The distribution property is a fundamental principle in algebra that allows us to multiply a single term across the terms within a bracket. This is particularly useful when working with polynomials, especially when multiplying two binomials. In the original exercise, we have two binomials:

• \(y - 5x\)
• \(6y + 5x\)

To apply the distribution property, you need to systematically multiply each term in the first binomial by each term in the second binomial. This results in four separate products:

• \(y \cdot 6y\)
• \(y \cdot 5x\)
• \((-5x) \cdot 6y\)
• \((-5x) \cdot 5x\)

When approached step by step, the distribution property is like "unpacking" the layers of expression, allowing us to handle and simplify each multiplication before moving on to complete the entire expression.
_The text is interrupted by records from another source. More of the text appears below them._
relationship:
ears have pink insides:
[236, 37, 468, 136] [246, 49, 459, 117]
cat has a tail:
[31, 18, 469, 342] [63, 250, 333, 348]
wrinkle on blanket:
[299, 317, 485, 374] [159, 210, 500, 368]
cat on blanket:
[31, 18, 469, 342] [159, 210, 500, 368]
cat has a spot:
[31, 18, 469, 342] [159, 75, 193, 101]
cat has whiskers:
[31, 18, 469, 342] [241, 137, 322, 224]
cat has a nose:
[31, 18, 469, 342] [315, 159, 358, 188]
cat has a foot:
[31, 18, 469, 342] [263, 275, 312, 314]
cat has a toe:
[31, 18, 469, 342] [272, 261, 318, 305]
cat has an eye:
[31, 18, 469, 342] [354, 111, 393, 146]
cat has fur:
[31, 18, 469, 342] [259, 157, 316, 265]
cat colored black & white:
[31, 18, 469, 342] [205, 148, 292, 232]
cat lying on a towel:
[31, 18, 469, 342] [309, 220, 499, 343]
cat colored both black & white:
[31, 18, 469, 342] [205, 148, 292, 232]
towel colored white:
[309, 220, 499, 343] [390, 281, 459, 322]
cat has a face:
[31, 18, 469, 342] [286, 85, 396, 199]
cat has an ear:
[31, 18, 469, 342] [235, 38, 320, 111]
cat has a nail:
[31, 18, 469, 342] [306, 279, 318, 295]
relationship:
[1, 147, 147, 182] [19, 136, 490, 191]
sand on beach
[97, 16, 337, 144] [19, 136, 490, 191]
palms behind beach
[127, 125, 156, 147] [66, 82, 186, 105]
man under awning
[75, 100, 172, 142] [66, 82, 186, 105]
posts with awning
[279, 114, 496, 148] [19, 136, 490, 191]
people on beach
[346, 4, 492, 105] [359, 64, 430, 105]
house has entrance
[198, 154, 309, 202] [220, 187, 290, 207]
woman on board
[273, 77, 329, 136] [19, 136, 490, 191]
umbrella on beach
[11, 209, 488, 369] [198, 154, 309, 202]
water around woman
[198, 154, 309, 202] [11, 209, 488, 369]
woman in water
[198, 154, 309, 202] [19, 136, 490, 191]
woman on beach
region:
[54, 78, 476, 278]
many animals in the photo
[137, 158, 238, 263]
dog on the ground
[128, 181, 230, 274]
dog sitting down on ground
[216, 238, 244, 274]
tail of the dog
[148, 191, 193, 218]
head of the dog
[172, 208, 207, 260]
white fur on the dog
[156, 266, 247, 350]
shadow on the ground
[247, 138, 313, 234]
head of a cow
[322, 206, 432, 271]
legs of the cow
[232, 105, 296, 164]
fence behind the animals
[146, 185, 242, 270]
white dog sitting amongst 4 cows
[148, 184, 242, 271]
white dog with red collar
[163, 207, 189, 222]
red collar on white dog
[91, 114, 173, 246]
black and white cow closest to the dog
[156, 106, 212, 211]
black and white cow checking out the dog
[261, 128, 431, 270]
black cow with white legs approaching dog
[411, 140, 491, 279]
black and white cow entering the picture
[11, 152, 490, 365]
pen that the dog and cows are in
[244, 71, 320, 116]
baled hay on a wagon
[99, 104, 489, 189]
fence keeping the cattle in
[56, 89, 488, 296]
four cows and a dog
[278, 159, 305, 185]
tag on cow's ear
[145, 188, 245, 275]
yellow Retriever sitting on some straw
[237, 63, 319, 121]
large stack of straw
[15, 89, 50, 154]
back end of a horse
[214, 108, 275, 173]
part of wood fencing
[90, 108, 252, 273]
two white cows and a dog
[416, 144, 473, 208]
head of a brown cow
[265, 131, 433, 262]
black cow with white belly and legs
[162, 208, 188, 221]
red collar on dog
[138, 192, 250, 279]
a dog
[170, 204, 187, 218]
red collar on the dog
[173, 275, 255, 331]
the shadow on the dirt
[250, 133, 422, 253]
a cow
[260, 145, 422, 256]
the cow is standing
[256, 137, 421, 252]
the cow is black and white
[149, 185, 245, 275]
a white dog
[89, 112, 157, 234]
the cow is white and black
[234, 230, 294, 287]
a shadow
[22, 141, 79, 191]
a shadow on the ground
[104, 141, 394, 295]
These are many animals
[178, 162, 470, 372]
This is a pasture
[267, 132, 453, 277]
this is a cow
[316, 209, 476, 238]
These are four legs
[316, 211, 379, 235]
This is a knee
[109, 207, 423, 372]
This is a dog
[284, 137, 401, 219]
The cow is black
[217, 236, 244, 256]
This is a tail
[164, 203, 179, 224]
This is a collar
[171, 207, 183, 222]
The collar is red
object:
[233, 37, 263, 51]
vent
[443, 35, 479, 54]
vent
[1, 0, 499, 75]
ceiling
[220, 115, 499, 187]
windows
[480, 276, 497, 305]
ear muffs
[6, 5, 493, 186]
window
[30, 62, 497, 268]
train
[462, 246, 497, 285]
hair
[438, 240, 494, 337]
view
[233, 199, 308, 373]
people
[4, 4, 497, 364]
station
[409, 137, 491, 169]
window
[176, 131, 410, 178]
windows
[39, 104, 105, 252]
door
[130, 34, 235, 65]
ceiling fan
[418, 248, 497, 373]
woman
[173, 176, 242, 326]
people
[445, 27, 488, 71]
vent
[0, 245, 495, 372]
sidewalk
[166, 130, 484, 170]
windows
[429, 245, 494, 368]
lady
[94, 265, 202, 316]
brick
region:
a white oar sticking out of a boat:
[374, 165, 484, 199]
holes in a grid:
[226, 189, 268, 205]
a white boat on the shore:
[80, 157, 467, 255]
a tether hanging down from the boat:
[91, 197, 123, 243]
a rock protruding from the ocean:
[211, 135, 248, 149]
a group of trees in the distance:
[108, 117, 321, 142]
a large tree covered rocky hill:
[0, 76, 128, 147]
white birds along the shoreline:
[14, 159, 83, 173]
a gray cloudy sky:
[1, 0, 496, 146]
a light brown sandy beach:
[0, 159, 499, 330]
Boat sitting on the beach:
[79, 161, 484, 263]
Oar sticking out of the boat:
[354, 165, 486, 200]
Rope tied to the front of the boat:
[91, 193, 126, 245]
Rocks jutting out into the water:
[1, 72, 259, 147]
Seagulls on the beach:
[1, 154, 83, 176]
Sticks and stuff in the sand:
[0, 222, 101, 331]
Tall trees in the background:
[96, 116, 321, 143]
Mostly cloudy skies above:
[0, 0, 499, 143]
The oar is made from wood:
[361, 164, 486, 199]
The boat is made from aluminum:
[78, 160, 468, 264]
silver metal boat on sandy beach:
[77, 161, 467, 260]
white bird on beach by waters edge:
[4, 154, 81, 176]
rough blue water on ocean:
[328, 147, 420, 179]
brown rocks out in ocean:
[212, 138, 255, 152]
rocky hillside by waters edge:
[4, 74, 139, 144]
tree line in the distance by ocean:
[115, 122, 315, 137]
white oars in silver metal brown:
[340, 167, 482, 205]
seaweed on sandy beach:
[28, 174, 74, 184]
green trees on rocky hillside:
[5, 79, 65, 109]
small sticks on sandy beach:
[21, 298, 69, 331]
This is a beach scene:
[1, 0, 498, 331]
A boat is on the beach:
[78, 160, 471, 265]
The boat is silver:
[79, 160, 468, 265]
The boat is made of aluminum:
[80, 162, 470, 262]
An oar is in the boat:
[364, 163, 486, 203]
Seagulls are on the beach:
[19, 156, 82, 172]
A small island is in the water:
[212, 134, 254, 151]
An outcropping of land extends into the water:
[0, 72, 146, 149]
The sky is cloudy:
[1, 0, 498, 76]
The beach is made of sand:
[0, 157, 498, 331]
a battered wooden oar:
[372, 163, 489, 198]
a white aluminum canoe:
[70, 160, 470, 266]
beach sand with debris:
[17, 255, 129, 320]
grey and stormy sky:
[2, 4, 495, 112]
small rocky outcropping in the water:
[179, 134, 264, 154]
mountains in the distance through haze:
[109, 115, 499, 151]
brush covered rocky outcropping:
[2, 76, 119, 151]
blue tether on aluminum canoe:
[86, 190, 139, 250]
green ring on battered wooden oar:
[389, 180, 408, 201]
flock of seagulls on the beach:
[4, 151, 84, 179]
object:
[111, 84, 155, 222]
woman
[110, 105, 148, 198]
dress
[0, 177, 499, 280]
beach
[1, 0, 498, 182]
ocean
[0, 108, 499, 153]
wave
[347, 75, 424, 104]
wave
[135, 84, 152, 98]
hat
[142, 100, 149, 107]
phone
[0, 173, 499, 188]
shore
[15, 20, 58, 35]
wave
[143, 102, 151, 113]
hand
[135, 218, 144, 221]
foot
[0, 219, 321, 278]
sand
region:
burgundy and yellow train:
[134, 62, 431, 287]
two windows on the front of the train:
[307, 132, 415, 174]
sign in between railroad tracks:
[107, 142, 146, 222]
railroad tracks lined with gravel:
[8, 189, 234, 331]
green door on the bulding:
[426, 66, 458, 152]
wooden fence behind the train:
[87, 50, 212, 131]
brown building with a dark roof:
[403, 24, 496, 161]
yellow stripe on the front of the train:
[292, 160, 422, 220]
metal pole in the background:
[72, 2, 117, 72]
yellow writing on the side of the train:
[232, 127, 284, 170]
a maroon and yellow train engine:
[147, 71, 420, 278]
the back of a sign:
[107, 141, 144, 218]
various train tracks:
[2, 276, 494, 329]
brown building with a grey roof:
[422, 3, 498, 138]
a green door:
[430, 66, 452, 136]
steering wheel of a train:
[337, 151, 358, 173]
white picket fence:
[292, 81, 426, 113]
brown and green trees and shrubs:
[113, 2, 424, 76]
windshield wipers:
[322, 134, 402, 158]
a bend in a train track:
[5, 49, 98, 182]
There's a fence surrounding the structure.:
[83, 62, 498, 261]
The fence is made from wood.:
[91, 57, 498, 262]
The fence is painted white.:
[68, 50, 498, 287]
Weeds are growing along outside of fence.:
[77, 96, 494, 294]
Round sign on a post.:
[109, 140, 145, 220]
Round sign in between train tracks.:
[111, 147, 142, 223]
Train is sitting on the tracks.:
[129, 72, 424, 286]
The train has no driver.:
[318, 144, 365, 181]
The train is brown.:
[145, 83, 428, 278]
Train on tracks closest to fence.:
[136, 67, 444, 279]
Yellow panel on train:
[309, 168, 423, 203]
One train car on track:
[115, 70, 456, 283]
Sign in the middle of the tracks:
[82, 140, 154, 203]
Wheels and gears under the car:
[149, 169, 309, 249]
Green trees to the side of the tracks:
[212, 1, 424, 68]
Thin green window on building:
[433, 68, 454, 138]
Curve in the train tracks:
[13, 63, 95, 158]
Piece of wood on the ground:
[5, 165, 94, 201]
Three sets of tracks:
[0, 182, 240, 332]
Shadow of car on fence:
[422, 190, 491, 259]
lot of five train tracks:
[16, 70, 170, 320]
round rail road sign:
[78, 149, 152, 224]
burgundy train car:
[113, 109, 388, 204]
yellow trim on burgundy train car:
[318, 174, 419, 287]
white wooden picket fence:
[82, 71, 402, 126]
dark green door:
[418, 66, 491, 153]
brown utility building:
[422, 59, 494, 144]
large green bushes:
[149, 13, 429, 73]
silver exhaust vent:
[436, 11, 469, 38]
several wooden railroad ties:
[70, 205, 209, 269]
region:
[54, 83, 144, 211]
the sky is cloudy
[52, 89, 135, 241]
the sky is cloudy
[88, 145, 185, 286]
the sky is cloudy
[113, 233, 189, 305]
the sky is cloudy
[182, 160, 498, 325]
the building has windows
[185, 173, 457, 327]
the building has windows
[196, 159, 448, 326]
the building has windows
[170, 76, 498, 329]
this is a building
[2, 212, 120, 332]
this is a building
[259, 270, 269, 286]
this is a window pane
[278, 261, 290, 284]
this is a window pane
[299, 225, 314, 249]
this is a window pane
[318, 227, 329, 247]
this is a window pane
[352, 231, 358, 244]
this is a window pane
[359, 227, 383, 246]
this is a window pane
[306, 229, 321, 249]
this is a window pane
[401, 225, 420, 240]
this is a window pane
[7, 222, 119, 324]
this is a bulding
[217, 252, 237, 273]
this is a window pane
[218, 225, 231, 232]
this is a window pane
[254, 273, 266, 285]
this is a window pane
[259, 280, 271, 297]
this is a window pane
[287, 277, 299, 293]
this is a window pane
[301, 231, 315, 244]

Simplifying expressions refers to reducing an expression to its most concise form. After distributing, you'll end up with several products that need to be simplified. In mathematical expressions, simplification often involves combining like terms, factoring, or canceling out terms where possible.First, simplify each product individually:

• \(y \cdot 6y = 6y^2\)
• \(y \cdot 5x = 5xy\)
• \((-5x) \cdot 6y = -30xy\)
• \((-5x) \cdot 5x = -25x^2\)

These results allow us to see the expanded polynomial more clearly:\[ 6y^2 + 5xy - 30xy - 25x^2 \]Each term now stands independently, ready to be further simplified by combining like terms, a concept we will discuss next.

Combining like terms is a method used to simplify an algebraic expression by combining terms that have the exact same variable parts. This is crucial in organizing a polynomial into its simplest form after applying the distribution property and simplifying each term.Upon distributing and simplifying, we have:\[ 6y^2 + 5xy - 30xy - 25x^2 \]Notice that the terms \(5xy\) and \(-30xy\) have identical variable parts, \(xy\). This allows us to combine them:- \(5xy - 30xy = -25xy\)The expression then becomes:\[ 6y^2 - 25xy - 25x^2 \]This consolidation of like terms makes the polynomial much easier to understand and utilize in further calculations. Look for these opportunities to combine terms every time you are simplifying an expression.